Zolpidem should not be taken by people with obstructive sleep apnea, myasthenia gravis, severe liver disease, respiratory depression; or by children, or people with psychotic illnesses. It should not be taken by people who are or have been addicted to other substances.
The use of zolpidem may impair driving skills with a resultant increased risk of road traffic accidents. This adverse effect is not unique to zolpidem but also occurs with other hypnotic drugs. Caution should be exercised by motor vehicle drivers. In 2013 the FDA recommended the dose for women be reduced and that prescribers should consider lower doses for men due to impaired function the day after taking the drug.
Zolpidem should not be prescribed to older people, who are more sensitive to the effects of hypnotics including zolpidem and are at an increased risk of falls and adverse cognitive effects.
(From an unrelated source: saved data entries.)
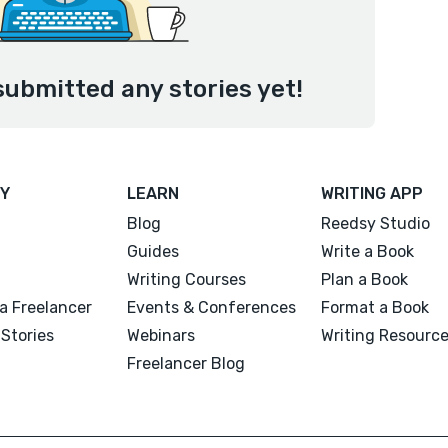
ubmitted any stories yet!
Y
LEARN
WRITING APP
Blog
Reedsy Studio
Guides
Write a Book
Writing Courses
Plan a Book
a Freelancer
Events & Conferences
Format a Book
Stories
Webinars
Writing Resourc
Freelancer Blog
Zolpidem has been assigned to pregnancy category C by the FDA. Animal studies have revealed evidence of incomplete ossification and increased postimplantation fetal loss at doses greater than seven times the maximum recommended human dose or higher; however, teratogenicity was not observed at any dose level. There are no controlled data in human pregnancy. In one case report, zolpidem was found in cord blood at delivery. Zolpidem is recommended for use during pregnancy only when benefits outweigh risks.
Various zolpidem pills
The most common adverse effects of short-term use include headache (reported by 7% of people in clinical trials), drowsiness (2%), dizziness (1%), and diarrhea (1%); the most common side effects of long-term use included drowsiness (8%), dizziness (5%), allergy (4%), sinusitis (4%), back pain (3%), diarrhea (3%), drugged feeling (3%), dry mouth (3%), lethargy (3%), sore throat (3%), abdominal pain (2%), constipation (2%), heart palpitations (2%), lightheadedness (2%), rash (2%), abnormal dreams (1%), amnesia (1%), chest pain (1%), depression (1%), flu-like symptoms (1%), and sleep disorder (1%).
Zolpidem increases the risk of depression, falls and bone fracture, poor driving, suppressed respiration and has been associated with an increased risk of death. Upper and lower respiratory infections are also common (experienced by between 1 and 10% of people).
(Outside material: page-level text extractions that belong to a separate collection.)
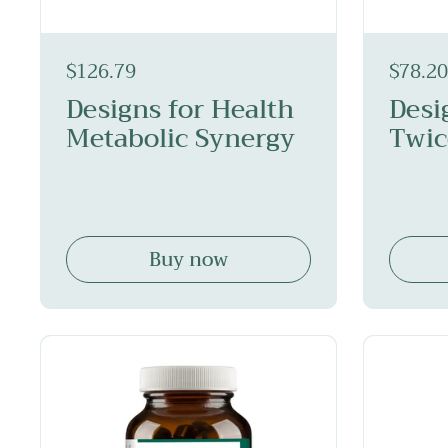
$126.79
$78.20
Designs for Health
Desi
Metabolic Synergy
Twic
Buy now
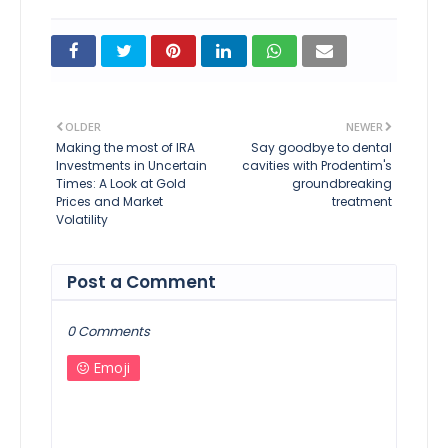
OLDER
NEWER
Making the most of IRA
Say goodbye to dental
Investments in Uncertain
cavities with Prodentim's
Times: A Look at Gold
groundbreaking
Prices and Market
treatment
Volatility
Post a Comment
0 Comments
Emoji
Residual ‘hangover’ effects, such as sleepiness and impaired psychomotor and cognitive function, may persist into the day following nighttime administration. Such effects may impair the ability of users to drive safely and increase the risks of falls and hip fractures. Around 3% of people taking zolpidem are likely to break a bone as a result of a fall due to impaired coordination caused by the drug.
Some users have reported unexplained sleepwalking while using zolpidem, as well as sleep-driving, night eating syndrome while asleep, and performing other daily tasks while sleeping. Research by Australia’s National Prescribing Service found these events occur mostly after the first dose taken, or within a few days of starting therapy. In February 2008, the Australian Therapeutic Goods Administration attached a boxed warning concerning this adverse effect.
Overdose can lead to coma or death. When an overdose occurs, there are often other drugs in a person’s system.
Zolpidem overdose can be treated with the benzodiazepine receptor antagonist flumazenil, which displaces zolpidem from its binding site on the benzodiazepine receptor to rapidly reverse the effects of the zolpidem. It is unknown if dialysis is helpful.
Detection in body fluids
Zolpidem may be quantitated in blood or plasma to confirm a diagnosis of poisoning in people who are hospitalized, to provide evidence in an impaired driving arrest, or to assist in a medicolegal death investigation. Blood or plasma zolpidem concentrations are usually in a range of 30–300 μg/l in persons receiving the drug therapeutically, 100–700 μg/l in those arrested for impaired driving, and 1000–7000 μg/l in victims of acute overdosage. Analytical techniques, in general, involve gas or liquid chromatography.